Seems like I do understand covariant the $Hom(A, -)$ and contravariant $Hom(-, A)$ functors. But when it comes down to the $Hom(-, -)$, then I am getting lost:
1) How does it work? What does it do with objects and how does it treat morphisms? [I assume it takes a product category $C \times C$ as an input, but still underlaying details are unclear: I can't realize what is fixed and what is free.]
2) Why is it common to state that $Hom(-, -)$ is a kind of $C^{op} \times C \mapsto \mathbb{SET}$ functor? [My assumption is that it because iterating over the first argument, having the second one fixed (i.e. $Hom(A, A'), Hom(B, A'), Hom(C, A'), ...$ naturally gives a contravariant functor, while same kind of iteration on the second argument - gives a covariant functor.]
2.1) Is it a matter of preference? In other words, is it safe to say that $C \times C^{op} \mapsto \mathbb{SET}$ is equally valid definition? [I assume it is not matter of preference, but still better to ask.]
Could someone provide crystall clear definition of what $Hom(-, -)$ is and how should I think of it as an instance of $C \times C^{op} \mapsto \mathbb{SET}$ functors?
Indeed, a bifunctor is simply a functor $F$ defined on a product category. However, $Hom$ is not a functor, when defined on $\mathcal{C} \times \mathcal{C}$: it sends a morphism $(A,C)\to(B,C)$ to a morphism $Hom(B,C)\to Hom(A,C)$, so it can't be a covariant functor (the arrow is in the wrong direction), but it also can't be a contravariant functor, for essentially the same reason: it sends $(A,B)\to(A,C)$ to a morphism $Hom(A,B)\to Hom(A,C)$. To fix this, we need to make either both factors covariant, or both factors contravariant. The way to do this, in either case, is to define one of the factors on the opposite category. Because people like covariant functors more than contravariant functors, they tend to choose the first, to make $Hom$ covariant. It would, indeed, be perfectly valid to define $Hom$ to be a contravariant functor from $\mathcal{C} \times \mathcal{C}^{op}$, it's just a bit odd.

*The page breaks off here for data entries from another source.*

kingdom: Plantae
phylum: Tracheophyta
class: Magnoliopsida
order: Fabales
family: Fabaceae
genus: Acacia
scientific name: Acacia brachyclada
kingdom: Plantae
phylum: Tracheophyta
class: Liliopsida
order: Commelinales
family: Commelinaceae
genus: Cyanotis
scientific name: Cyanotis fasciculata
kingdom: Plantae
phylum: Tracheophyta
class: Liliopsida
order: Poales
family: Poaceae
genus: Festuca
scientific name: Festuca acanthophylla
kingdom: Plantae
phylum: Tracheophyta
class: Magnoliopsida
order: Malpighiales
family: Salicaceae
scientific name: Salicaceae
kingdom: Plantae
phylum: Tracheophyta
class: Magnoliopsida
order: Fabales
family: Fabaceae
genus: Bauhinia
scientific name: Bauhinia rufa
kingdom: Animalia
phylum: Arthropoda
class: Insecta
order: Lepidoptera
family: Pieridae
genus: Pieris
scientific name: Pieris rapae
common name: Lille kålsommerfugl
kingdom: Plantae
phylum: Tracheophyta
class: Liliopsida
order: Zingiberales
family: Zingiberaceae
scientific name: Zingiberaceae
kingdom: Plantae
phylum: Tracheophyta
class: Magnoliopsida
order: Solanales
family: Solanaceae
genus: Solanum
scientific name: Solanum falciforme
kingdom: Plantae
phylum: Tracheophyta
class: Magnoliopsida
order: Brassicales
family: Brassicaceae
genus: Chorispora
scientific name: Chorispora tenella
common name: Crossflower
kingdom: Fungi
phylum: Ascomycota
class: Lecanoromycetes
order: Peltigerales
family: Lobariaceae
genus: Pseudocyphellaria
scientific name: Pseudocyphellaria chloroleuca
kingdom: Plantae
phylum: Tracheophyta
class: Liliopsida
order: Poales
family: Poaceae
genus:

As for $Hom$ specifically: it is the functor from $\mathcal{C}^{op}\times \mathcal{C}$ to $\mathbb{SET}$, such that for every $(A,B)$ in $C^{op} \times C$ (so $A$ and $B$ are both objects of $C$ (hence of $C^{op}$)), $Hom(A,B)$ is the set of all morphisms from $A$ to $B$, and for every morphism $(f,g): (A,B)\to(C,D)$ of $C^{op}\times C$ (so $f: C \to A$, $g: B \to D$ in $\mathcal{C}$), $Hom(f,g)$ is the morphism of sets $Hom(A,B) \to Hom(C,D)$ sending a morphism (of $\mathcal{C}$) $\varphi: A \to B$ to the morphism $g\circ\varphi\circ f\in Hom(C,D)$.
Alternatively, treating $Hom$ as a contravariant functor $\mathcal{C}\times\mathcal{C}^{op} \to \mathbf{SET}$: it is the functor from $C \times C^{op}$ to $\mathbb{SET}$, such that for every $(A,B)$ in $C \times C^{op}$ (so $A$ and $B$ are both objects of $C$ (hence of $C^{op}$)), $Hom(A,B)$ is the set of all morphisms from $A$ to $B$, and for every morphism $(f,g): (A,B)\to(C,D)$ of $C \times C^{op}$ (so $f: A \to C$, $g: D \to B$ in $\mathcal{C}$), $Hom(f,g)$ is the morphism of sets $Hom(C,D)\to Hom(A,B)$ sending a morphism (of $\mathcal{C}$) $\psi: C \to D$ to the morphism $g\circ\psi\circ f\in Hom(A,B)$.